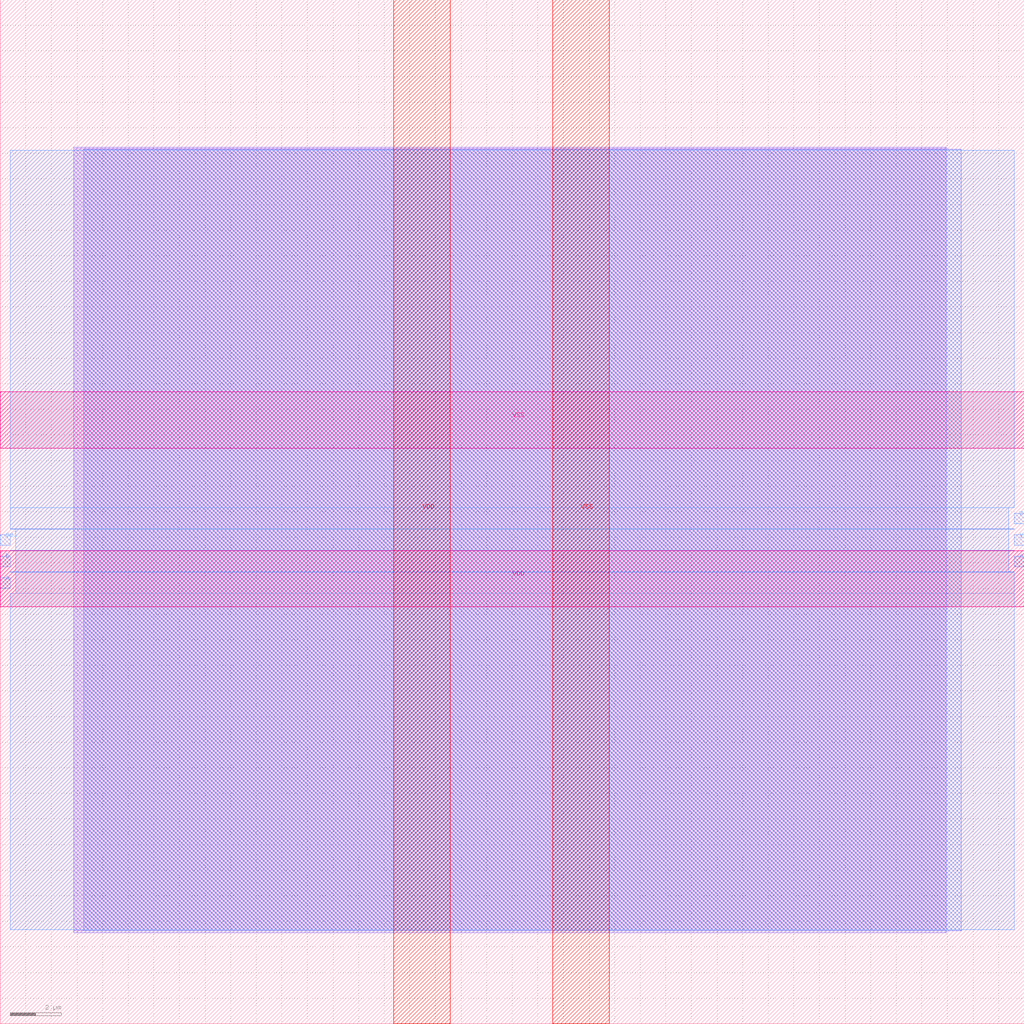
<source format=lef>
VERSION 5.7 ;
  NOWIREEXTENSIONATPIN ON ;
  DIVIDERCHAR "/" ;
  BUSBITCHARS "[]" ;
MACRO custom_cells
  CLASS BLOCK ;
  FOREIGN custom_cells ;
  ORIGIN 0.000 0.000 ;
  SIZE 40.000 BY 40.000 ;
  PIN VDD
    DIRECTION INOUT ;
    USE POWER ;
    PORT
      LAYER Metal4 ;
        RECT 15.380 0.000 17.580 40.000 ;
    END
    PORT
      LAYER Metal5 ;
        RECT 0.000 16.280 40.000 18.480 ;
    END
  END VDD
  PIN VSS
    DIRECTION INOUT ;
    USE GROUND ;
    PORT
      LAYER Metal4 ;
        RECT 21.580 0.000 23.780 40.000 ;
    END
    PORT
      LAYER Metal5 ;
        RECT 0.000 22.480 40.000 24.680 ;
    END
  END VSS
  PIN a
    DIRECTION INPUT ;
    USE SIGNAL ;
    ANTENNAGATEAREA 0.180700 ;
    PORT
      LAYER Metal3 ;
        RECT 0.000 17.020 0.400 17.420 ;
    END
  END a
  PIN b
    DIRECTION INPUT ;
    USE SIGNAL ;
    ANTENNAGATEAREA 0.180700 ;
    PORT
      LAYER Metal3 ;
        RECT 0.000 17.860 0.400 18.260 ;
    END
  END b
  PIN clk
    DIRECTION INPUT ;
    USE SIGNAL ;
    ANTENNAGATEAREA 1.450800 ;
    PORT
      LAYER Metal3 ;
        RECT 39.600 17.860 40.000 18.260 ;
    END
  END clk
  PIN sel
    DIRECTION INPUT ;
    USE SIGNAL ;
    ANTENNAGATEAREA 0.180700 ;
    PORT
      LAYER Metal3 ;
        RECT 0.000 18.700 0.400 19.100 ;
    END
  END sel
  PIN y
    DIRECTION OUTPUT ;
    USE SIGNAL ;
    ANTENNADIFFAREA 0.708600 ;
    PORT
      LAYER Metal3 ;
        RECT 39.600 18.700 40.000 19.100 ;
    END
  END y
  PIN z
    DIRECTION OUTPUT ;
    USE SIGNAL ;
    ANTENNADIFFAREA 0.708600 ;
    PORT
      LAYER Metal3 ;
        RECT 39.600 19.540 40.000 19.940 ;
    END
  END z
  OBS
      LAYER GatPoly ;
        RECT 2.880 3.630 36.960 34.170 ;
      LAYER Metal1 ;
        RECT 2.880 3.560 36.960 34.240 ;
      LAYER Metal2 ;
        RECT 3.255 3.635 37.545 34.165 ;
      LAYER Metal3 ;
        RECT 0.400 20.150 39.600 34.120 ;
        RECT 0.400 19.330 39.390 20.150 ;
        RECT 0.400 19.310 39.600 19.330 ;
        RECT 0.610 18.490 39.390 19.310 ;
        RECT 0.400 18.470 39.600 18.490 ;
        RECT 0.610 17.650 39.390 18.470 ;
        RECT 0.400 17.630 39.600 17.650 ;
        RECT 0.610 16.810 39.600 17.630 ;
        RECT 0.400 3.680 39.600 16.810 ;
  END
END custom_cells
END LIBRARY


</source>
....................
◆ Exercise directions:
Reproduce the entries above exactly, without images.

◆ Answer below:
<source format=lef>
VERSION 5.7 ;
  NOWIREEXTENSIONATPIN ON ;
  DIVIDERCHAR "/" ;
  BUSBITCHARS "[]" ;
MACRO custom_cells
  CLASS BLOCK ;
  FOREIGN custom_cells ;
  ORIGIN 0.000 0.000 ;
  SIZE 40.000 BY 40.000 ;
  PIN VDD
    DIRECTION INOUT ;
    USE POWER ;
    PORT
      LAYER Metal4 ;
        RECT 15.380 0.000 17.580 40.000 ;
    END
    PORT
      LAYER Metal5 ;
        RECT 0.000 16.280 40.000 18.480 ;
    END
  END VDD
  PIN VSS
    DIRECTION INOUT ;
    USE GROUND ;
    PORT
      LAYER Metal4 ;
        RECT 21.580 0.000 23.780 40.000 ;
    END
    PORT
      LAYER Metal5 ;
        RECT 0.000 22.480 40.000 24.680 ;
    END
  END VSS
  PIN a
    DIRECTION INPUT ;
    USE SIGNAL ;
    ANTENNAGATEAREA 0.180700 ;
    PORT
      LAYER Metal3 ;
        RECT 0.000 17.020 0.400 17.420 ;
    END
  END a
  PIN b
    DIRECTION INPUT ;
    USE SIGNAL ;
    ANTENNAGATEAREA 0.180700 ;
    PORT
      LAYER Metal3 ;
        RECT 0.000 17.860 0.400 18.260 ;
    END
  END b
  PIN clk
    DIRECTION INPUT ;
    USE SIGNAL ;
    ANTENNAGATEAREA 1.450800 ;
    PORT
      LAYER Metal3 ;
        RECT 39.600 17.860 40.000 18.260 ;
    END
  END clk
  PIN sel
    DIRECTION INPUT ;
    USE SIGNAL ;
    ANTENNAGATEAREA 0.180700 ;
    PORT
      LAYER Metal3 ;
        RECT 0.000 18.700 0.400 19.100 ;
    END
  END sel
  PIN y
    DIRECTION OUTPUT ;
    USE SIGNAL ;
    ANTENNADIFFAREA 0.708600 ;
    PORT
      LAYER Metal3 ;
        RECT 39.600 18.700 40.000 19.100 ;
    END
  END y
  PIN z
    DIRECTION OUTPUT ;
    USE SIGNAL ;
    ANTENNADIFFAREA 0.708600 ;
    PORT
      LAYER Metal3 ;
        RECT 39.600 19.540 40.000 19.940 ;
    END
  END z
  OBS
      LAYER GatPoly ;
        RECT 2.880 3.630 36.960 34.170 ;
      LAYER Metal1 ;
        RECT 2.880 3.560 36.960 34.240 ;
      LAYER Metal2 ;
        RECT 3.255 3.635 37.545 34.165 ;
      LAYER Metal3 ;
        RECT 0.400 20.150 39.600 34.120 ;
        RECT 0.400 19.330 39.390 20.150 ;
        RECT 0.400 19.310 39.600 19.330 ;
        RECT 0.610 18.490 39.390 19.310 ;
        RECT 0.400 18.470 39.600 18.490 ;
        RECT 0.610 17.650 39.390 18.470 ;
        RECT 0.400 17.630 39.600 17.650 ;
        RECT 0.610 16.810 39.600 17.630 ;
        RECT 0.400 3.680 39.600 16.810 ;
  END
END custom_cells
END LIBRARY


</source>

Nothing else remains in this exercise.